Stop forcing a shape that was never yours
You weren't tired because ministry is hard. You were tired because you were doing it as somebody else's copy.
We've had a hundred conversations with people who quietly left a ministry role and couldn't explain why. They loved the church. They loved the people. The work wasn't even that heavy. But something was wearing them thinner every week and they had no vocabulary for it.
It's almost always the same thing: they were doing the work as somebody they weren't. The role assumed one design. Their actual design was different. Every week the gap got a little wider until pretending finally cost more than leaving.

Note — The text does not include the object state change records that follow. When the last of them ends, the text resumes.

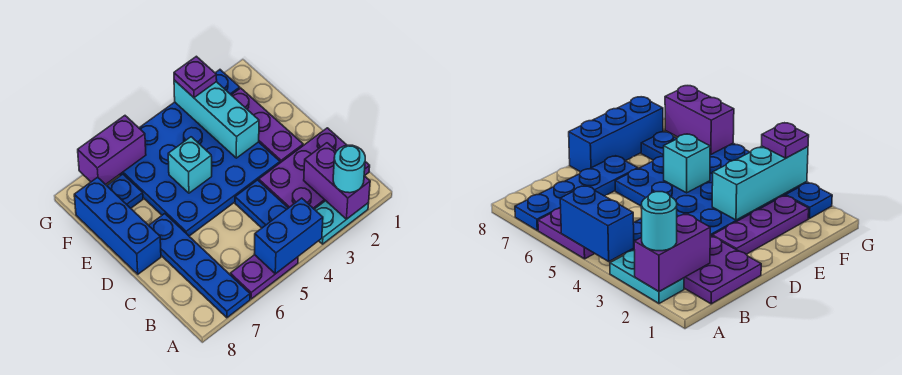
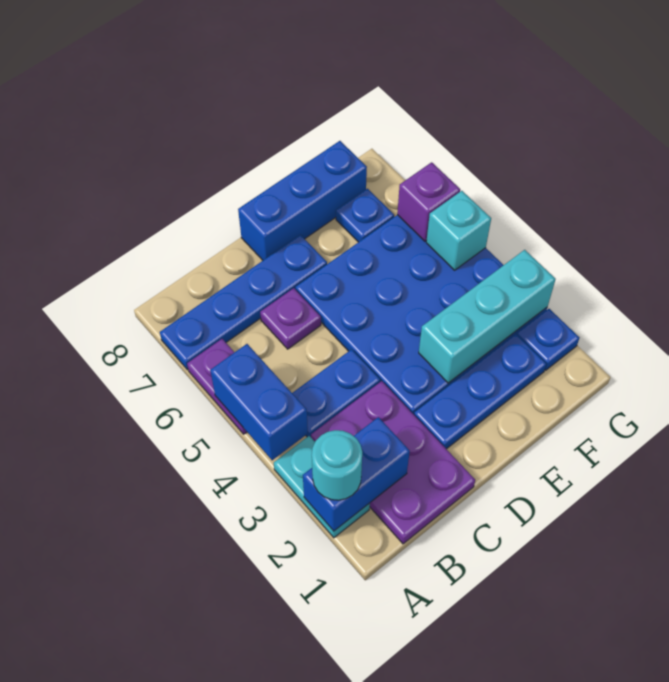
purple 1x2 brick [304,143,370,219] -> blue 1x2 brick [303,417,410,531]
purple 1x3 plate [232,88,303,163] -> blue 1x3 plate [414,334,546,449]
cyan 1x1 brick [168,137,212,193] -> cyan 1x1 brick moved to [426,191,491,270]
purple 1x1 plate [174,56,217,98] -> purple 1x1 plate moved to [260,288,321,349]
purple 1x2 brick [78,116,146,185] -> purple 1x1 brick [397,162,460,241]

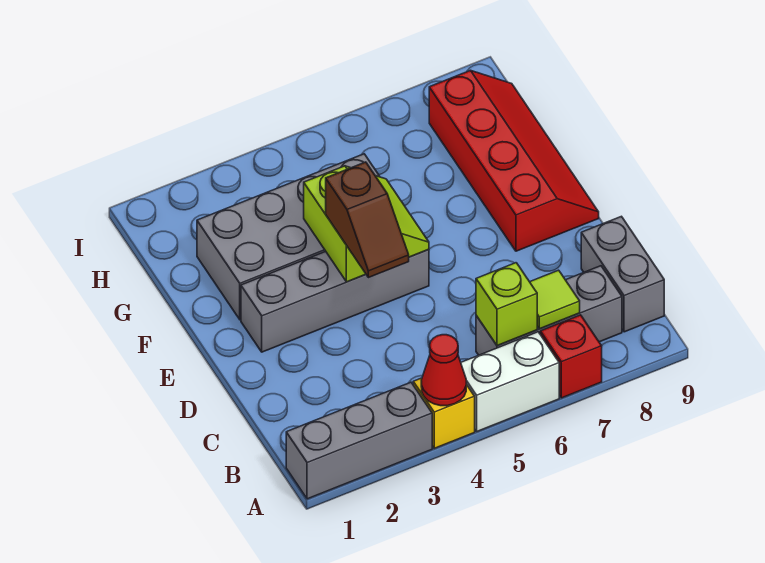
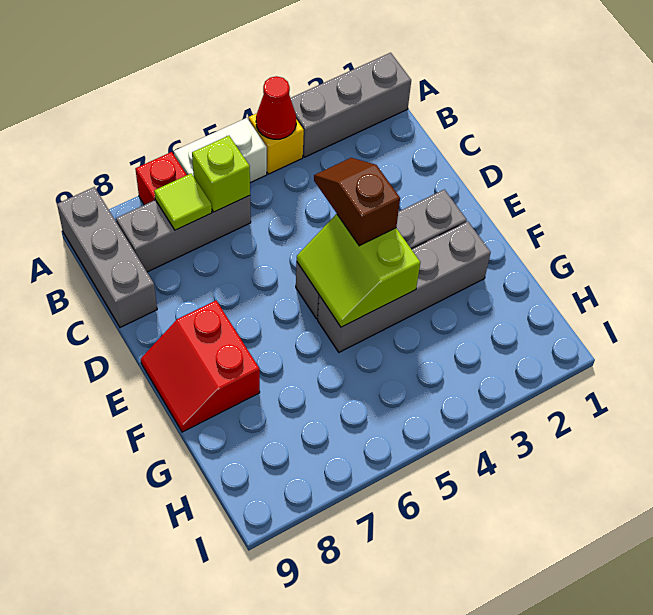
grey 1x2 brick [581,216,664,332] -> grey 1x3 brick [57,187,157,327]
red 2x4 slope [429,70,599,251] -> red 2x2 slope [141,300,260,432]
grey 2x4 brick [197,154,380,320] -> grey 1x4 brick [318,221,491,352]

How this happens without anyone meaning harm
- The last person in the role was a natural driver. You're a natural steward. The role stayed shaped like them.
- Somebody said "you'd be so good at this" once and you never had permission to say no.
- A gift you don't have (say, evangelism) was written into the job description of a gift you do (say, teaching).
- You were promoted for being faithful, into a seat that needed a completely different design.
The reframe
You aren't lazy. You aren't uncommitted. You were poured into a mold that wasn't yours, and the ache you felt was your design refusing to disappear. That ache is a mercy β it's the part of you that God will not let you kill on the altar of a role.
The bravest thing a faithful person can do sometimes is admit they were never the right shape for a seat everyone kept saying they were perfect for.